5. THE PLACENTA BENEFITS THE MATERNAL BODY AS WELL AS THE FETAL BODY
Fetal cells can transfer to the mother during pregnancy, and they seem to target sites of injury. These cells have been found in the skin, liver, kidney and bone marrow in healthy women as well as women with autoimmune diseases. They have also been found in women with diseases like hepatitis C and cervical cancer. There is evidence that the presence of these cells is increased in diseased tissues. The placenta also creates cells to protect the mother’s heart and fend off breast cancer.
6. WHEN THE PLACENTA IS BIRTHED, MILK PRODUCTION BEGINS
While it isn’t the placenta itself creating a new mother’s breast milk, it does have a role. When the placenta has separated, it triggers the production of prolactin. Prolactin is a hormone responsible for milk production. Once your milk comes in, it is produced on a supply and demand basis. The more often the milk is removed from your breasts (by baby or breast pump), the more milk your breasts will produce.
7. THE PLACENTA IS PART OF THE EGG AND THE SPERM
When a sperm fertilizes the egg, the cells begin to quickly multiply. The egg and sperm become a blastocyst. The blastocyst becomes the placenta and the baby. Not only does the placenta belong to the baby and it’s mama, it also contains genetics from the father!

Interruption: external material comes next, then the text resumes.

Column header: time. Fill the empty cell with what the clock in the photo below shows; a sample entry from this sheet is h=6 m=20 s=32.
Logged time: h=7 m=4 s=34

8. THE PLACENTA CAN BECOME A SUPPLEMENT
“While the jury is still out in the Western birth world, many find placenta encapsulation very beneficial. Placentophagy (eating a placenta) has been used, on record, as far back as the 1500s in traditional Chinese medicine. There may not be large scale studies proving the benefits of placentophagy, but many sources and mama’s cite benefits such as: Balancing postnatal hormones An increase in energy levels Replenishment of iron stores Reduced postnatal bleeding An increase in milk supply More overall satisfaction during the postnatal period Placenta encapsulation is something many expectant mamas look into as an option to help the transition during the postnatal period.”
9. THE BIRTH OF THE PLACENTA IS KNOW AS THE THIRD STAGE OF LABOR
After you give birth, you'll continue to have mild contractions. Your health care provider might give you a medication called Pitocin to reduce postpartum bleeding (here’s the evidence on that). Your provider might also massage your lower abdomen to encourage your uterus to contract and expel the placenta. This is called a fundal massage and many people find it to be incredibly unpleasant. You might be asked to push one more time to deliver the placenta. If you have a C-section, your surgeon will remove the placenta from your uterus during the procedure. Your provider will examine the placenta to make sure it it is intact. Remaining fragments must be removed to prevent bleeding and infection.